As the World Economic Forum was about to convene in Davos, Switzerland, a new report highlighted growing global inequality and seemed set to challenge the delegates to do something about it. The respected and influential international NGO Oxfam, which holds one of six co-chairs at Davos, predicts that, on current trends, 1 percent of the world’s population will possess more wealth than the other 99 percent by 2016.
In an interview with Britain’s Guardian daily, the, executive director of Oxfam International Winnie Byanyima said the increased concentration of wealth seen since the deep recession of 2008-09 was dangerous and needed to be reversed. According to Byanyima, “The message is that rising inequality is dangerous. It’s bad for growth and it’s bad for governance. We see a concentration of wealth capturing power and leaving ordinary people voiceless and their interests uncared for.”
The report made headlines in the British media Monday, eliciting a considerable level of comment yet, as is so often the case in our times, practically disappearing as the news-cycle moved into Tuesday.
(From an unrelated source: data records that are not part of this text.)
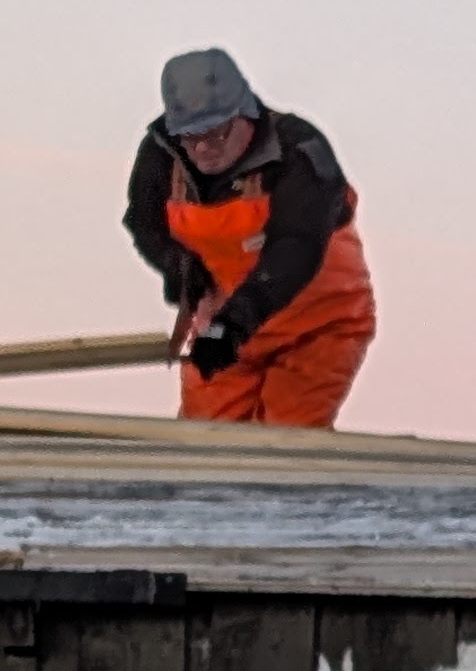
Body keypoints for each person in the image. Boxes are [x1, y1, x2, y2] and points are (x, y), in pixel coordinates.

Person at [123, 49, 377, 427]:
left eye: (215, 133)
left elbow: (295, 249)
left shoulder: (299, 151)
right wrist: (186, 278)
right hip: (226, 331)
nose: (203, 148)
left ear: (245, 115)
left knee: (282, 443)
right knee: (200, 444)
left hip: (315, 330)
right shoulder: (162, 153)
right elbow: (145, 225)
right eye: (190, 137)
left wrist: (233, 325)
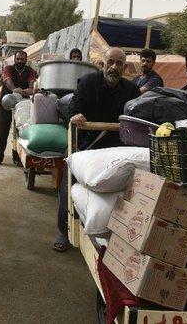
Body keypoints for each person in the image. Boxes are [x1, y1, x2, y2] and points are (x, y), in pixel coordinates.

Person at [53, 47, 141, 252]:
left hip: (114, 149)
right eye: (110, 62)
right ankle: (64, 231)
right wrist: (75, 116)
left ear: (125, 67)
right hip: (84, 144)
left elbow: (138, 115)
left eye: (119, 63)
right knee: (69, 184)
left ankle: (110, 233)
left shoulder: (132, 91)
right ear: (103, 64)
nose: (114, 67)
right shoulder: (87, 83)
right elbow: (74, 106)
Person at [0, 50, 37, 167]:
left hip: (22, 107)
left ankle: (17, 158)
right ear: (14, 59)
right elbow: (8, 81)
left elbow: (32, 85)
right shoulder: (8, 69)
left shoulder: (31, 71)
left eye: (22, 59)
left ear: (26, 60)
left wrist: (26, 91)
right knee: (3, 132)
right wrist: (16, 89)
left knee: (19, 133)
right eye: (18, 59)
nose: (20, 61)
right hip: (5, 105)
Oxfam’s report showed that the world’s least well-off 80 percent own just 5.5 percent of its wealth, while the share owned by the best-off 1 percent has increased from 44 percent in 2009 to 48 percent in 2014. Meanwhile, in Britain, there is growing concern about downward pressure on living standards especially among the working poor, and the rise of foodbanks even as an economic recovery of sorts appears to be under way; while research has revealed that the UK’s richest 100 families own as much as 30% of UK households.
The flow of news like this, backed by solid research, should and does give rise to reflection—are we to accept such figures on this inequality as inevitable? Is our global economic model inexorable and individuals powerless in its face? Indeed, are there links between this situation and the rise of terror and is the source of that terror a segment of the world’s population that feels itself materially left behind, but articulates its alienation in pseudo-religious language? It’s time for a serious debate about this.
As Oxfam Director Byanyima put it, “Do we really want to live in a world where the 1 percent own more than the rest of us combined? The scale of global inequality is quite simply staggering…” Pope Francis, more than once, has warned of the damage that unrestricted inequality could do but other leaders are not yet responding. The world, not least people of faith, needs to decide if this state of affairs is acceptable; and what the consequences might be of just accepting it and doing nothing.